At the start of the trip, the DRL participants were introduced to Cambodia’s grim history through a tour of the Toul Sleng museum, which was a primary school converted into a prison and torture chamber. We also visited the slum areas where Cambodia Living Arts worked to pass on endangered traditional Khmer performing arts to the next generation, by offering scholarships as well as stipends to children from these communities to attend school. Despite the bustling downtown scene in Phnom Penh, most of which is fuelled by international aid and NGO dollars, the typical Cambodian still lives by the fringes of this economy under dire circumstances. With this context around Cambodia, the team embarked on engaging the various Hagar departments on the list of objectives they had agreed to address.

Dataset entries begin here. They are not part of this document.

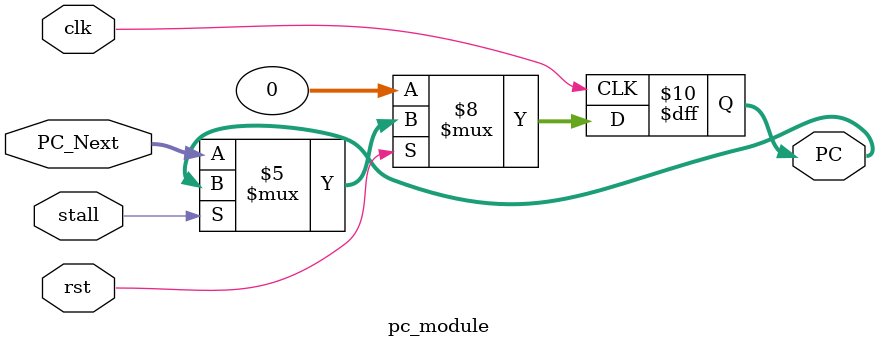
<source format=sv>

module pc_module(clk,rst,PC,PC_Next,stall);
    input clk,rst,stall;
    input [31:0]PC_Next;
    output [31:0]PC;
    reg [31:0]PC;

    always @(posedge clk)
    begin
        if ( rst == 1'b0)
        begin
            PC <= 32'h00000000;
        end
        else if ( stall == 1'b1) 
        begin
            PC <= PC ;
        end
        else
        begin
            PC <= PC_Next;
        end
    end
endmodule
</source>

Aside from meeting the professional needs of Hagar, DRL team also organized a day trip for close to 200 children from Hagar’s Children Learning Centre. We had arranged for this outing to take place at Kirirom resort, a two hour bus ride outside of Phnom Penh. When our convoy of five coaches arrived at the resort, it quickly dawned on us that the resort was well past its hey day and that the photos we had seen on the promotional material were severely outdated. Various logistical challenges cropped up as the resort staff scrambled to meet the needs of 200 screaming children; one example being that we had been promised four ponies at the pony ride station whereas the staff we previously liaised with had failed to mention that the resort only had one saddle. Nonetheless, the day was saved when we declared open season on the resort’s swimming pool and almost immediately, close to a hundred children screamed and jumped into what must have been smaller than a 25-meter pool.

All in all, much was accomplished by the PwC team during the two week stay and as the participants indicated, they had learned a lot about themselves and from one another. There was acknowledgement that engaging with social enterprises provided a new dimension to closer collaboration with communities in need, and there is continued interest to deepen this relationship with Hagar as well as possibly other social enterprises in Cambodia.